Etats-Unis : mort mystérieuse d’un ancien prisonnier de la Corée du Nord

Suicide ou accident ? Vendredi soir, alors qu’il n’était pas en service, un agent de la police de la route de San-Diego (Californie) a repéré un homme en proie aux flammes en train de courir près de la Pacific Highway.

L’homme s’est effondré et a été déclaré mort sur les lieux de l’incident. Un rapport final doit encore préciser les causes de son décès après la conclusion des examens par les médecins légistes.

La victime a été identifiée comme Aijalon Gomes, 38 ans, qui venait de quitter sa ville natale de Boston pour la Californie. On ignore où il résidait à San Diego. Il s’est avéré qu’en 2010, alors qu’il enseignait l’anglais en Corée du Sud, cet homme était entré clandestinement en Corée du Nord depuis la Chine, en traversant une rivière gelée.

La justice nord-coréenne l’avait condamné à huit ans de travaux forcés. Durant sa détention, en juillet 2010, il avait tenté de se suicider, selon des médias nord-coréens. Le mois suivant, l’ancien président démocrate Jimmy Carter s’était rendu en Corée du Nord pour plaider sa cause auprès du régime autoritaire.

Il souffrait d’anxiété et vivait en reclus

Aijalon Gomes avait alors pu regagner Boston après huit mois de captivité. Il avait décrit son calvaire dans les geôles du régime de Pyongyang dans une autobiographie parue en 2015, « Violence and Humanity ». Dans une interview en 2015 à un blog britannique, il expliquait souffrir encore d’anxiété des années après sa libération et vivre « essentiellement en reclus ».

D’autres occidentaux ne se sont jamais remis de leur détention en Corée du Nord. En juin 2017, un étudiant américain, Otto Warmbier, 22 ans, est décédé après avoir été rapatrié dans le coma. Il avait été arrêté en janvier 2016 lors d’un séjour touristique en Corée du Nord. Le président américain Donald Trump a accusé les Nord-Coréens de l’avoir torturé.

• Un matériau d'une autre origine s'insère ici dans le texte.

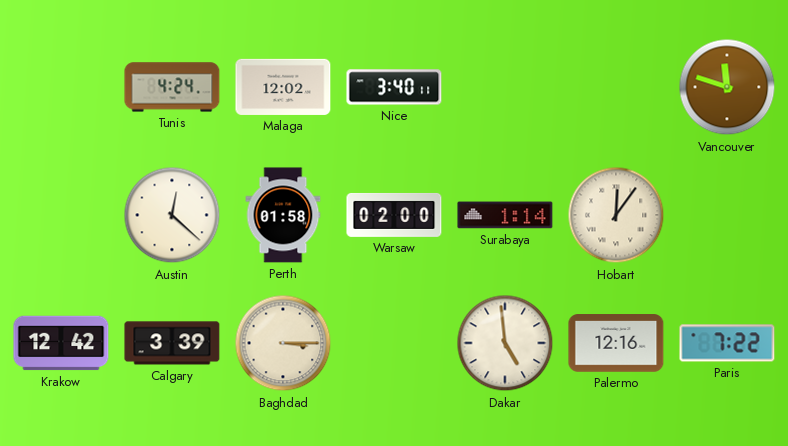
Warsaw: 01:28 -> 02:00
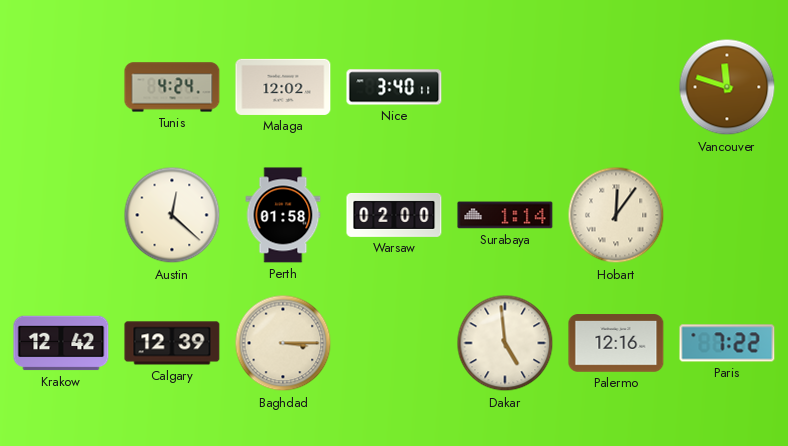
Calgary: 3:39 -> 12:39
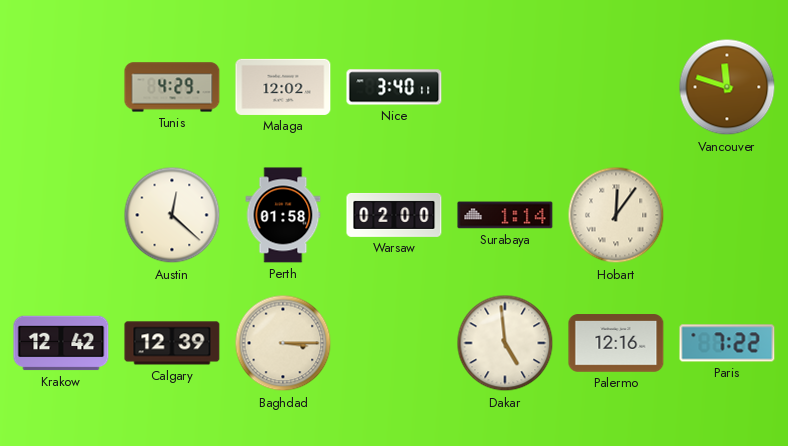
Tunis: 4:24 -> 4:29
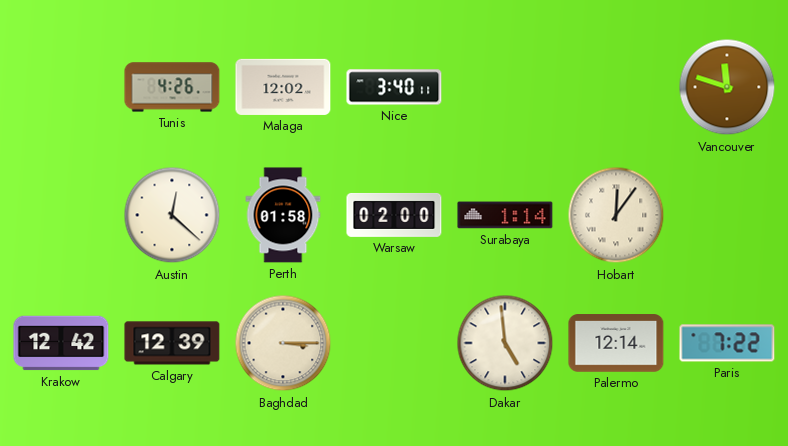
Tunis: 4:29 -> 4:26
Palermo: 12:16 -> 12:14
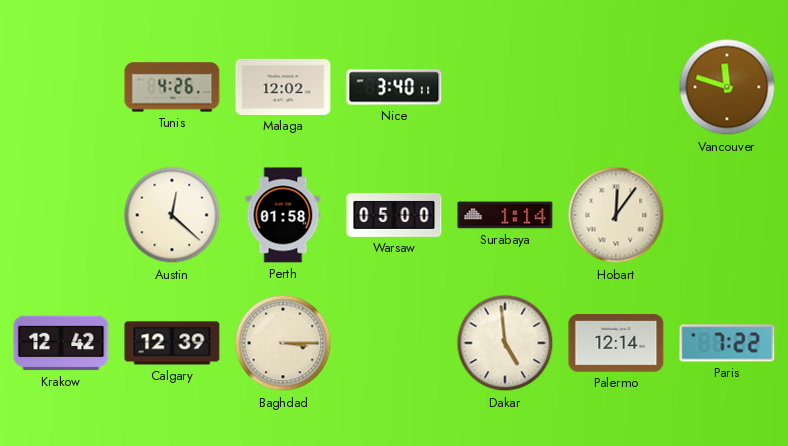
Warsaw: 02:00 -> 05:00
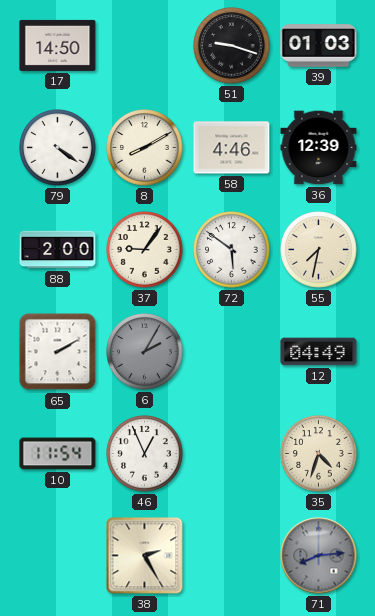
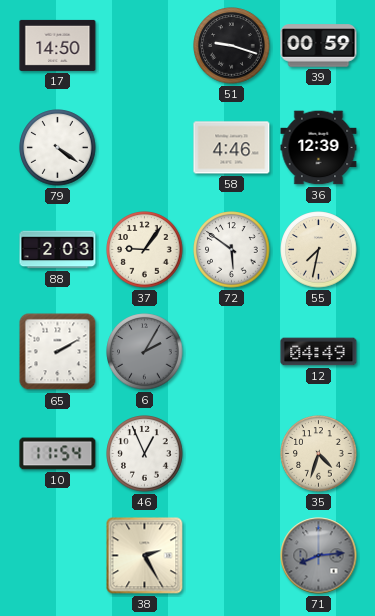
39: 01:03 -> 00:59
8: 8:10 -> none
88: 2:00 -> 2:03
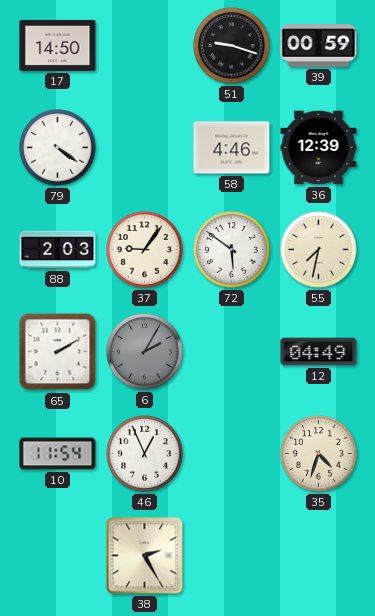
71: 8:14 -> none
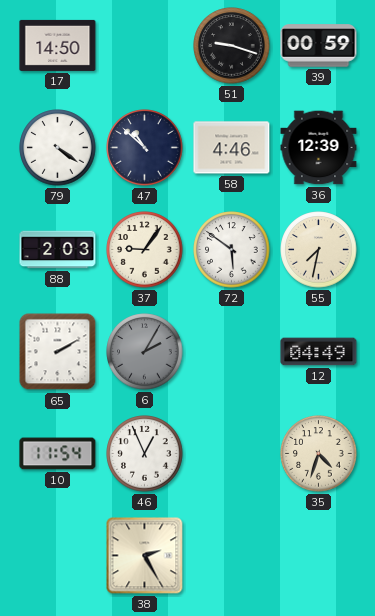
47: none -> 10:52
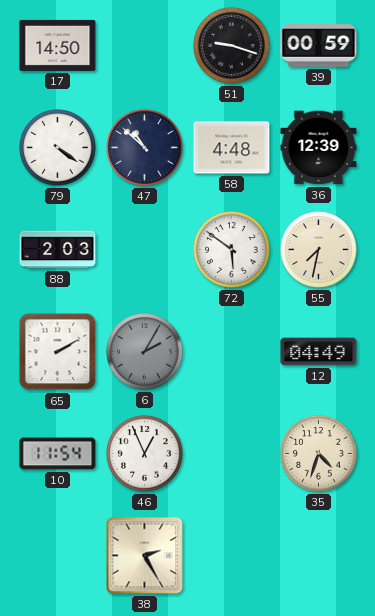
58: 4:46 -> 4:48
37: 9:06 -> none
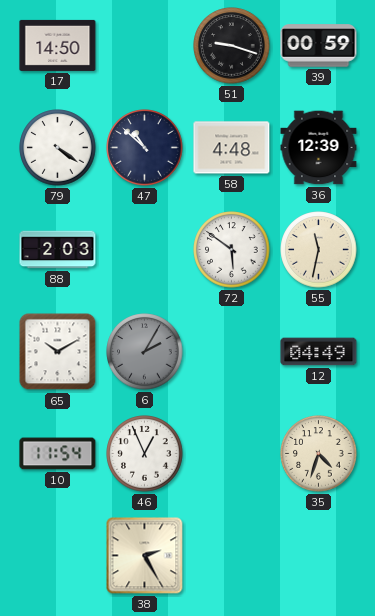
55: 7:32 -> 11:32
65: 2:10 -> 10:10
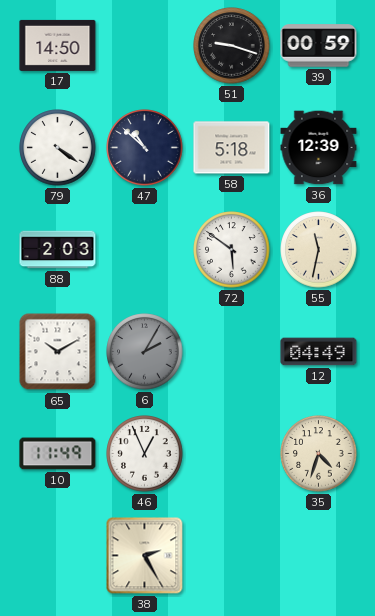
58: 4:48 -> 5:18
10: 11:54 -> 11:49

En 1996, un autre Américain s’était suicidé après son retour à l’issue de trois mois de détention. Il était entré en Corée du Nord à la nage clandestinement, nu et ivre, à la suite d’un pari avec un ami. Il avait été accusé d’espionnage, incarcéré avant d’être libéré sur l’intercession d’un membre du Congrès américain.

La commission des droits de l’homme de l’Assemblée générale des Nations unies a condamné la semaine dernière la Corée du Nord pour ses violations des droits de l’homme, dénonçant le recours par Pyongyang à la torture et aux exécutions sommaires.